DIRECTIONS:
The line containing "What does the box [75,5,1279,809] go round?" and every line after it, through the end of the records below: repeat them exactly, nothing more.

Dataset entries:
********

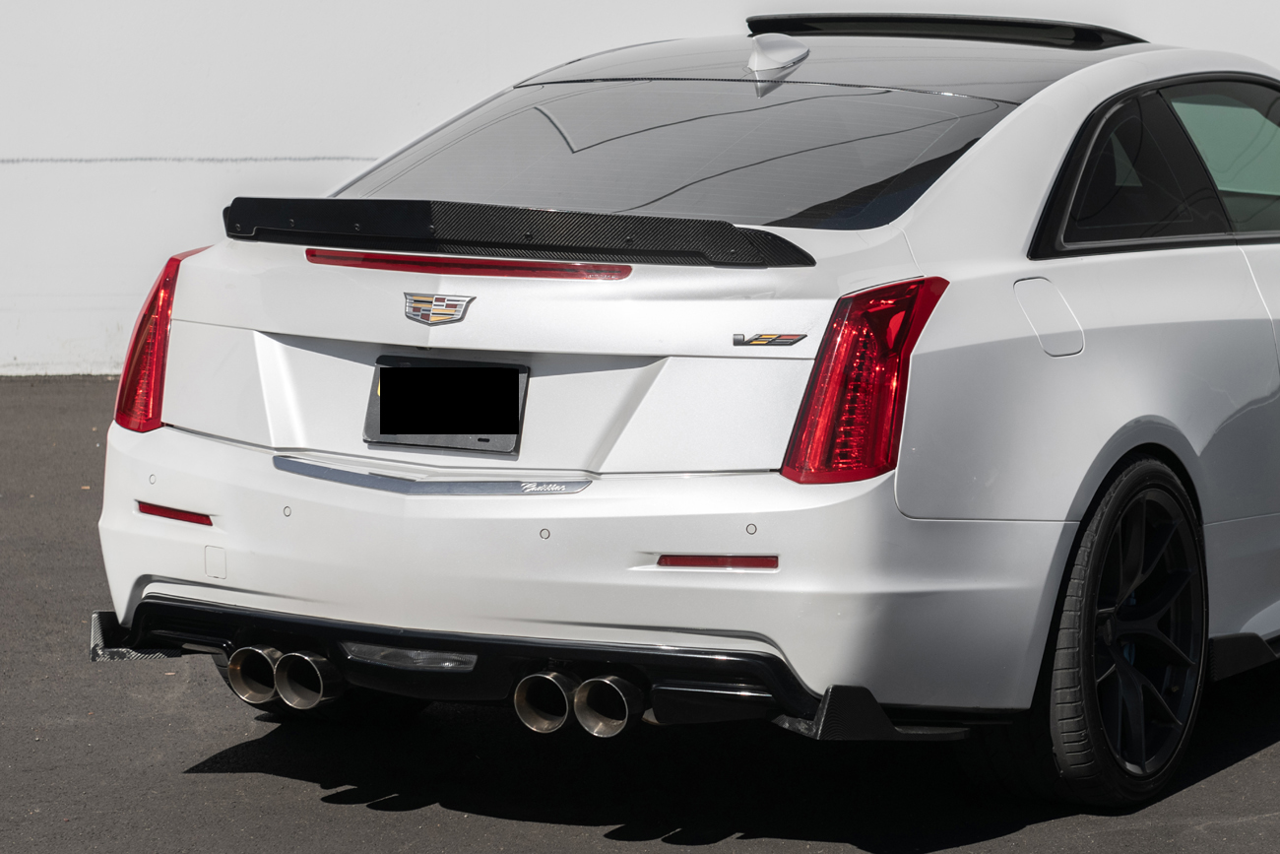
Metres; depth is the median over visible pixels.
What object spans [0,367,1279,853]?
asphalt pavement
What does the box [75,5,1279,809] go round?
white car
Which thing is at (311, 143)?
white wall
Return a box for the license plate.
[363,354,527,453]
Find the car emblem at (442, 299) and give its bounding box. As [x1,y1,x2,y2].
[402,291,475,325]
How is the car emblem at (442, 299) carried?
attached to the white car
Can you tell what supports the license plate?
attached to the white car
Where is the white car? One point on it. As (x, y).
(1048, 536)
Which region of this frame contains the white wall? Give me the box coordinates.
[0,0,1279,378]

********

SOLUTION BELOW:
What does the box [75,5,1279,809] go round?
white car
Which thing is at (311, 143)?
white wall
Return a box for the license plate.
[363,354,527,453]
Find the car emblem at (442, 299) and give its bounding box. As [x1,y1,x2,y2].
[402,291,475,325]
How is the car emblem at (442, 299) carried?
attached to the white car
Can you tell what supports the license plate?
attached to the white car
Where is the white car? One point on it. As (x, y).
(1048, 536)
Which region of this frame contains the white wall? Give me the box coordinates.
[0,0,1279,378]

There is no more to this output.